02.11.2017 - 20:00 Uhr
Oberpfalz

Güldener Rosenkranz nach wie vor sehr beliebt Spirituelles Kaffeekränzchen

Der Güldene Rosenkranz unter der Federführung der Oberpfälzer Volksmusikfreunde zählt zu den beliebtesten Andachten in der Amberger Bergkirche. Das bewies sich jetzt erneut.

Die Schlichter Stubenmusi rundete das anspruchsvolle Musikprogramm des Güldenen Rosenkranzes ab.
von Adele SchützProfil

Alle Sitzplätze in der Wallfahrtskirche waren belegt und zahlreiche Besucher nahmen selbst mit unbequemen Stehplätzen vorlieb. Von Zuversicht, Hoffnung und Freude waren die stimmungsvollen Instrumentalstücke und bodenständigen Weisen zu Ehren der Mutter Gottes geprägt. Die ausschließlich regionalen Musik- und Gesangsgruppen interpretierten die Stücke mit hörbar viel Herzblut.

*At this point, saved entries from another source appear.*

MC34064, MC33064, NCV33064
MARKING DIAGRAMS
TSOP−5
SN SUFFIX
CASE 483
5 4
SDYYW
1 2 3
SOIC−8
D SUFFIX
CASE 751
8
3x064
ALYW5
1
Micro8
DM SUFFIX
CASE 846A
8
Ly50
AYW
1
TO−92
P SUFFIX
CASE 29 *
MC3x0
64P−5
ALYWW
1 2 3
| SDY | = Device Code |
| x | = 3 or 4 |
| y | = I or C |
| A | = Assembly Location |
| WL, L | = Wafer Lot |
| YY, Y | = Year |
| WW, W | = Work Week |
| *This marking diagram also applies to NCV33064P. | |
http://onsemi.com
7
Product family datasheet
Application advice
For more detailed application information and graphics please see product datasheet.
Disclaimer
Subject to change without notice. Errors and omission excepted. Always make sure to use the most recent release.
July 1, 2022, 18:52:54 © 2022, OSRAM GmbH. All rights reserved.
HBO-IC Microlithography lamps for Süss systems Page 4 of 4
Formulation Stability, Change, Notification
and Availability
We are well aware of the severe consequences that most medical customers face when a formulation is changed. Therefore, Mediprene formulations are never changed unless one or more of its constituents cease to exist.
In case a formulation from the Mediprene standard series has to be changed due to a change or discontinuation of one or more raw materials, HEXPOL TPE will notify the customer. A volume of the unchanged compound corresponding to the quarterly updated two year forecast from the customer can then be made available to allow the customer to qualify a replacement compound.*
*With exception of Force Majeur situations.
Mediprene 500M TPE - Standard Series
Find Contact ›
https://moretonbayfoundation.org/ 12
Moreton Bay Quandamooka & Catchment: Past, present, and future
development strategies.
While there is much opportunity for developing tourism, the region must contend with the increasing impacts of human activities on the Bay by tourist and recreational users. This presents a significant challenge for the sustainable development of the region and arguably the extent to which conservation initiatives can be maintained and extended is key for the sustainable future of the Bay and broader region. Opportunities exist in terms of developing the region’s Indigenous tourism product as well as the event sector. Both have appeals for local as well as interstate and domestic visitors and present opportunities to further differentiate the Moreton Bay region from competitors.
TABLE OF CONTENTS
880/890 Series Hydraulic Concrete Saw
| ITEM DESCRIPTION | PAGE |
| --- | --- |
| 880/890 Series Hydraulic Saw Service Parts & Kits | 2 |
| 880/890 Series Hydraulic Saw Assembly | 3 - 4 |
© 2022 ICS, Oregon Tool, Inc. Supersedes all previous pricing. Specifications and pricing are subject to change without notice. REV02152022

Als eine erneute Bereicherung des Güldenen Rosenkranzes erwiesen sich die feinsinnig-religiös geprägten Betrachtungen des Geistlichen Rats Pfarrer Bernhard Huber aus Freihung. Die Begrüßung oblag Pater Janusz seitens der Franziskanerpatres als Hausherren auf dem Mariahilfberg. Er zollte dem Organisator Hermann Frieser Dank dafür, dass er diese Traditionsveranstaltung fortführe. Damit könne sich das Kloster diese Andacht, die zu den beliebtesten im gesamten Jahresablauf zähle, bewahren.

Frieser war es auch heuer gelungen, ein anspruchsvolles musikalisches Programm auf die Beine zu stellen und regionale Musik- und Gesangsgruppen in einer gelungenen Kombination für die musikalische Gestaltung dieses Rosenkranzes zu gewinnen. Die Schlichter Sängerinnen, die Schlichter Stubenmusi, D'Schwalberer mit instrumentaler Unterstützung durch die Blechernen Sait'n aus Schnaittenbach sowie das Bläserquintett aus Hirschau musizierten und sangen zur Ehre der Gottesmutter und zur Freude über einen volksmusikalischen Genuss für die Kirchenbesucher.

Reizvolle Kombination

Mit freudig erhabenen Klängen läuteten die engagierten Musiker des Bläserquintetts vom Hirschauer Musikzug die Rosenkranzandacht gebührend ein und bereicherten sie weiter mit melodiösen Bläserklängen. Stimmungsvoll waren die Gesangsbeiträge der Schwalberer, die mit Zitherklängen von Ingrid Gericke und auf der Tuba von Franz Gericke eine hervorragende instrumentale Unterstützung bekamen. Nicht nur, dass die Kombination von Zither und Tuba außergewöhnlich ist, Gericke gelang es, ebenso zarte und dezente wie mächtige Töne auf seinem Blasinstrument anzuschlagen. Der harmonische und leidenschaftliche Gesang der Schwalberer kam unter dieser Begleitung bei den Andachtsbesuchern bestens an.

Bildsprache des Alltags

Einen schönen Kontrast setzte der Schlichter Dreigesang mit seinen klaren und hellen Frauenstimmen. Die Schlichter Stubenmusi als Instrumentalgruppe dazu rundete das anspruchsvolle Musikprogramm ab.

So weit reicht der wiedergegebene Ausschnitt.